[Dataset entries]

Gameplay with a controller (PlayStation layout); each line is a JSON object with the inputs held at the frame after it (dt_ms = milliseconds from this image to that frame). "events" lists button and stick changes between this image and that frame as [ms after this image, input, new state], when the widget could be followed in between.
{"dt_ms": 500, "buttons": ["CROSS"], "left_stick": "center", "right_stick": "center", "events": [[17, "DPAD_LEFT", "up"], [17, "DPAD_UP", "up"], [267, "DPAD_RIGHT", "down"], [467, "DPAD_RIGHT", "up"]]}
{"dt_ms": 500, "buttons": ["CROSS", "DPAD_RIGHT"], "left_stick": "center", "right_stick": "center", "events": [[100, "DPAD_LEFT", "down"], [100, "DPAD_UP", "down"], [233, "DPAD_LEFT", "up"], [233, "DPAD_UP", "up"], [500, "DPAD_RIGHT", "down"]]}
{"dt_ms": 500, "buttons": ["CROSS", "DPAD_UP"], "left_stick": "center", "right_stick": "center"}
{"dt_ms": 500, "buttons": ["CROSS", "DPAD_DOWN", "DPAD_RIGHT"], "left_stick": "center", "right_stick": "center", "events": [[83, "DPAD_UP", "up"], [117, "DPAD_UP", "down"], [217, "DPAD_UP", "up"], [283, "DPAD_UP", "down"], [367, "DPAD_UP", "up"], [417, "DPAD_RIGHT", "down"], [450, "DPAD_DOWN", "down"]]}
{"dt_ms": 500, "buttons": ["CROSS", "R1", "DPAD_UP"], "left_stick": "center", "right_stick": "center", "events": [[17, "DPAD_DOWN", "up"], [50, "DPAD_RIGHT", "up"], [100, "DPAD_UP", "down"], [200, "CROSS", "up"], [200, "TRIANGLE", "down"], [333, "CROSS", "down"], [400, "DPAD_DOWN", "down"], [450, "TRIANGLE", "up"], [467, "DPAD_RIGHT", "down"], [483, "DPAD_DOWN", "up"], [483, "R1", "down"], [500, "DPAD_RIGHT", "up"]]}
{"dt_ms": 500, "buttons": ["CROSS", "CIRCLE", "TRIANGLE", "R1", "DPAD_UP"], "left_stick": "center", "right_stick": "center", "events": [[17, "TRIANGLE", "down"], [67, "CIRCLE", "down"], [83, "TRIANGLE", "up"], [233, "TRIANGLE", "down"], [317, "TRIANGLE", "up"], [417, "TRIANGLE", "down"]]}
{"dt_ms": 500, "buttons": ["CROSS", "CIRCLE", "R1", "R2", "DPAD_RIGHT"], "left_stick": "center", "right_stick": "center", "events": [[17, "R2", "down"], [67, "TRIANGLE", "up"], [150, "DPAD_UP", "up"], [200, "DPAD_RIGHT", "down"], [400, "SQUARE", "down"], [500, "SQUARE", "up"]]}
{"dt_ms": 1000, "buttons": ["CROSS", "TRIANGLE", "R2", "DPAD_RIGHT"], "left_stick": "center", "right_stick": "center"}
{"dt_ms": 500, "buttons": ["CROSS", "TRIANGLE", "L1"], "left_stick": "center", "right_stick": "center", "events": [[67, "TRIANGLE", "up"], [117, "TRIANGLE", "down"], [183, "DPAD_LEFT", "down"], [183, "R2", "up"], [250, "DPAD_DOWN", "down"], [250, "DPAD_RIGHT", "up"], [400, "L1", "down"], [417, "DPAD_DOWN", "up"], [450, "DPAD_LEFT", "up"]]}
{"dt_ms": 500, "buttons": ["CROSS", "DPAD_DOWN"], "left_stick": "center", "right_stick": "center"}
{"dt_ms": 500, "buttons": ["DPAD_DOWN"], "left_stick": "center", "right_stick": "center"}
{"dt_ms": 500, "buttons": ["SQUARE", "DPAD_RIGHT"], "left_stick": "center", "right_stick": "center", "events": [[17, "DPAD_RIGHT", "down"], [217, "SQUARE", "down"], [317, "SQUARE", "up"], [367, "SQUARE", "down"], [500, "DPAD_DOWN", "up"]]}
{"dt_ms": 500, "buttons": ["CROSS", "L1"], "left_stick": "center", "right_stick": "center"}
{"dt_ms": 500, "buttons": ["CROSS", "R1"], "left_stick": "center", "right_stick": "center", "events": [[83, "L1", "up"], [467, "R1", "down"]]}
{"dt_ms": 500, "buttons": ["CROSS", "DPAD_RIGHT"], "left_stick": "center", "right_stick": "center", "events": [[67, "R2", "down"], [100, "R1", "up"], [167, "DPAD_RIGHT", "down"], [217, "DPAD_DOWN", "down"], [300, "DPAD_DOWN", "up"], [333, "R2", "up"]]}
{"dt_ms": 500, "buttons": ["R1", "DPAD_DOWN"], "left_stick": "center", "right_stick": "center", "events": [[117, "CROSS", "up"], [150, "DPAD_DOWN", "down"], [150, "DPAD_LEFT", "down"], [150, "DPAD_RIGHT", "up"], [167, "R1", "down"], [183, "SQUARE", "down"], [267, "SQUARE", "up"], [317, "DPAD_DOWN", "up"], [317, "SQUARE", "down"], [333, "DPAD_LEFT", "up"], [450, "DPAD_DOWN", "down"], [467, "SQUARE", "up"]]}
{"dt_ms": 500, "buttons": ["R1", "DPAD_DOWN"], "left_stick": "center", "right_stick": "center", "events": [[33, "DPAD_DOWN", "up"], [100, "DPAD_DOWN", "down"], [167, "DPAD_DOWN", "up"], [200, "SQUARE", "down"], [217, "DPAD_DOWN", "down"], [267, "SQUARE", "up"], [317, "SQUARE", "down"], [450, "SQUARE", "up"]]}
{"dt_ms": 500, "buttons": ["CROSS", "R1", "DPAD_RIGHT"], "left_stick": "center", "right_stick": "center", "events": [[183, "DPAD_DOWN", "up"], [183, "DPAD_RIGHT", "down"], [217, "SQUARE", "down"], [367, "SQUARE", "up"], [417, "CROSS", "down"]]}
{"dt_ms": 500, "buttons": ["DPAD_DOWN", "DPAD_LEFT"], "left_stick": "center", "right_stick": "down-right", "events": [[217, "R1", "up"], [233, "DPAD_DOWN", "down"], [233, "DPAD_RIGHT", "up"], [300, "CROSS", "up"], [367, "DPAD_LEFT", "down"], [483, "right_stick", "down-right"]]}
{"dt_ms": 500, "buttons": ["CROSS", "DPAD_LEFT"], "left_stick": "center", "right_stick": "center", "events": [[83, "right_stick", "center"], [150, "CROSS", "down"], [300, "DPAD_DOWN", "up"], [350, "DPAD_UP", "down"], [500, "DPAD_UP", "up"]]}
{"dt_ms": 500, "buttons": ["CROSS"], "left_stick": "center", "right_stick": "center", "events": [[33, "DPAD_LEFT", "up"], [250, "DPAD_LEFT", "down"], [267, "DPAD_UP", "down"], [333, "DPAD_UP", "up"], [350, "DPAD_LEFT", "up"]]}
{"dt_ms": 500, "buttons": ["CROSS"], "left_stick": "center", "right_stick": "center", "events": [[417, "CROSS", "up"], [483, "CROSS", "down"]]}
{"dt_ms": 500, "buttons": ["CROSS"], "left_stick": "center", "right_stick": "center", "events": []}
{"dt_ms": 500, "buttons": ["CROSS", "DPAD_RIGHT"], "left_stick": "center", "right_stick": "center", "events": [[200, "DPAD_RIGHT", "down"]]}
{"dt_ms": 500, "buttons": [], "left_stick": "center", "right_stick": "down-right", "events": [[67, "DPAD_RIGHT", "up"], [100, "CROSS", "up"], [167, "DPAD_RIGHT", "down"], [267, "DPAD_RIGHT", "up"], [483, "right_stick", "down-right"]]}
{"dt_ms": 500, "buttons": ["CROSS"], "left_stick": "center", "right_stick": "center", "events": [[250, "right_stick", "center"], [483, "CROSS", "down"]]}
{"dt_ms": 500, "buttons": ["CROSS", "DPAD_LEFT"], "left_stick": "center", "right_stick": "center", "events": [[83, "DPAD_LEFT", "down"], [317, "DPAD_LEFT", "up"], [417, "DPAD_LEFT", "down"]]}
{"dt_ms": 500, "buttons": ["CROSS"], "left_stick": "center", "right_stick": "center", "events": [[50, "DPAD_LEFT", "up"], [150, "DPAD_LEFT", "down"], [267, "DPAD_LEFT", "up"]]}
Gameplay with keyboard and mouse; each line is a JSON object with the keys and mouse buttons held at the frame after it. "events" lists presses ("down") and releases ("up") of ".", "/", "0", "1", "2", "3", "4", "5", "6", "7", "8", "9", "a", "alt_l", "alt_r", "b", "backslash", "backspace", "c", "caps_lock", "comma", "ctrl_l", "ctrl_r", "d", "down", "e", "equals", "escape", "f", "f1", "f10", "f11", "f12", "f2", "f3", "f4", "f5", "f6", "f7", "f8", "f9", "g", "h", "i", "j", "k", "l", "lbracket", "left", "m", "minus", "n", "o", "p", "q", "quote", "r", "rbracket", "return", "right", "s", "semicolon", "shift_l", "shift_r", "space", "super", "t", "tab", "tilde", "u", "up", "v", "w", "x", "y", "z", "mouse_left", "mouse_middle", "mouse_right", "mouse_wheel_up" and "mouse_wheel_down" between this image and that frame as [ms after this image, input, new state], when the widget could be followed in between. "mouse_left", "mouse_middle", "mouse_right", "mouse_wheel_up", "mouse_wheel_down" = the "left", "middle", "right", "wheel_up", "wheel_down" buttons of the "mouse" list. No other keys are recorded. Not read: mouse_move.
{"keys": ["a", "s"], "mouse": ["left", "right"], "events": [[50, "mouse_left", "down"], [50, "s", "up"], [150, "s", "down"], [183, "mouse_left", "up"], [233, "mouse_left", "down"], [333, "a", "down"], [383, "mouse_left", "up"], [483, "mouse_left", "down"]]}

=== Problem ===
Search the entries for the word "CIRCLE" and gather every line where it appears.

=== Your response ===
{"dt_ms": 500, "buttons": ["CROSS", "CIRCLE", "TRIANGLE", "R1", "DPAD_UP"], "left_stick": "center", "right_stick": "center", "events": [[17, "TRIANGLE", "down"], [67, "CIRCLE", "down"], [83, "TRIANGLE", "up"], [233, "TRIANGLE", "down"], [317, "TRIANGLE", "up"], [417, "TRIANGLE", "down"]]}
{"dt_ms": 500, "buttons": ["CROSS", "CIRCLE", "R1", "R2", "DPAD_RIGHT"], "left_stick": "center", "right_stick": "center", "events": [[17, "R2", "down"], [67, "TRIANGLE", "up"], [150, "DPAD_UP", "up"], [200, "DPAD_RIGHT", "down"], [400, "SQUARE", "down"], [500, "SQUARE", "up"]]}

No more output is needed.